Mas o americano médio continua a olhar apenas para o próprio umbigo e a ignorar solenemente tudo aquilo que acontece além das fronteiras de México e Canadá. E a gente bem sabe que o desconhecimento costuma andar de mãos dadas com a arrogância e a truculência, não é mesmo?
Quer outro exemplo, meu leitor fofucho?
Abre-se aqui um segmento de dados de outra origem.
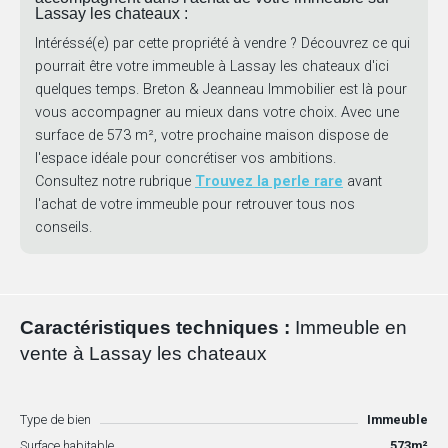
Lassay les chateaux :
Intéréssé(e) par cette propriété à vendre ? Découvrez ce qui
pourrait être votre immeuble à Lassay les chateaux d'ici
quelques temps. Breton & Jeanneau Immobilier est là pour
vous accompagner au mieux dans votre choix. Avec une
surface de 573 m², votre prochaine maison dispose de
l'espace idéale pour concrétiser vos ambitions.
Consultez notre rubrique
Trouvez la perle rare
avant
l'achat de votre immeuble pour retrouver tous nos
conseils.
Caractéristiques techniques :
Immeuble en
vente à Lassay les chateaux
Type de bien
Immeuble
Surface habitable
573m²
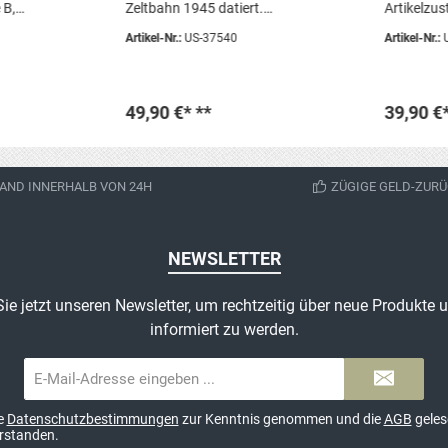
 B,
Zeltbahn 1945 datiert.
Artikelzus
x Stück
Artikelzustand: gebraucht,
unbenutzt
Artikel-Nr.:
US-37540
Artikel-Nr.:
chwertig,
Original Sie erhalten genau den
1x Stück
ngel, z.B.
abgebildeten Artikel
49,90 €*
**
39,90 €
korb
In den Warenkorb
In 
AND INNERHALB VON 24H
ZÜGIGE GELD-ZURÜ
NEWSLETTER
ie jetzt unseren Newsletter, um rechtzeitig über neue Produkte
informiert zu werden.
E-
Mail-
Adresse*
ie
Datenschutzbestimmungen
zur Kenntnis genommen und die
AGB
geles
erstanden.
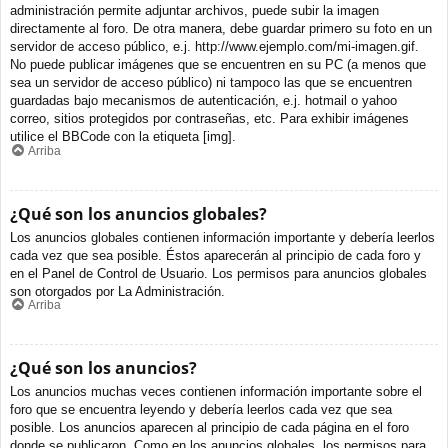
administración permite adjuntar archivos, puede subir la imagen
directamente al foro. De otra manera, debe guardar primero su foto en un
servidor de acceso público, e.j. http://www.ejemplo.com/mi-imagen.gif.
No puede publicar imágenes que se encuentren en su PC (a menos que
sea un servidor de acceso público) ni tampoco las que se encuentren
guardadas bajo mecanismos de autenticación, e.j. hotmail o yahoo
correo, sitios protegidos por contraseñas, etc. Para exhibir imágenes
utilice el BBCode con la etiqueta [img].
Arriba
¿Qué son los anuncios globales?
Los anuncios globales contienen información importante y debería leerlos
cada vez que sea posible. Éstos aparecerán al principio de cada foro y
en el Panel de Control de Usuario. Los permisos para anuncios globales
son otorgados por La Administración.
Arriba
¿Qué son los anuncios?
Los anuncios muchas veces contienen información importante sobre el
foro que se encuentra leyendo y debería leerlos cada vez que sea
posible. Los anuncios aparecen al principio de cada página en el foro
donde se publicaron. Como en los anuncios globales, los permisos para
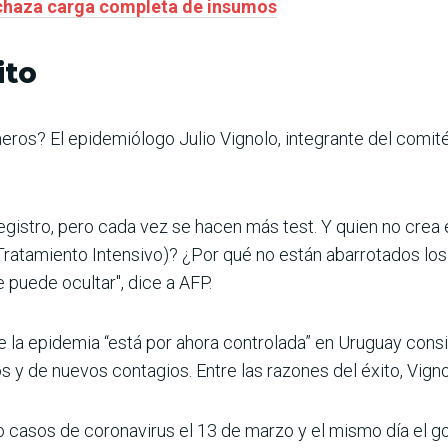
echaza carga completa de insumos
ito
ros? El epidemiólogo Julio Vignolo, integrante del comit
gistro, pero cada vez se hacen más test. Y quien no crea 
 Tratamiento Intensivo)? ¿Por qué no están abarrotados lo
 puede ocultar", dice a AFP.
ue la epidemia “está por ahora controlada” en Uruguay consid
 y de nuevos contagios. Entre las razones del éxito, Vigno
 casos de coronavirus el 13 de marzo y el mismo día el go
Uma tal de AFA, Associação da Família Americana, cuja missão declarada é a preservação da moral e dos bons costumes e que conta com simpatizantes em todos os Estados norte-americanos, está engajada em uma cruzada típica de quem não tem mais o que fazer além de se empanturrar de Kentucky Fried Chicken diante da TV.
A associação alega que os gays se apropriaram da palavra "gay" (alegre, em inglês), e uma das missões a que ela se propõe é substituir "gay" por "homossexual".
No site da AFA, há uma página que fala da Olimpíada de Pequim e, dias atrás, foi postado no local um artigo falando da estrela norte-americana dos 100 metros rasos, Tyson Gay.
Pois não é que no site da AFA, Tyson Gay virou "Tyson Homossexual"? Segundo o raciocínio, aquele jornalista que ajudou a conceber o "New Journalism", Gay Talese, deveria ser "Homossexual Talese". O historiador Peter Gay seria "Peter Homossexual" e o famoso filme dos anos 30 "The Gay Divorcee" teria de mudar o título para "A Homossexual Divorciada". Será que, no Brasil, uma associação dessas teria alguma chance de prosperar? Ou seria imediatamente ridicularizada em todas as conversas de padaria do país, senão do Oiapoque ao Chuí, ao menos da ilha de Maracá até Bagé?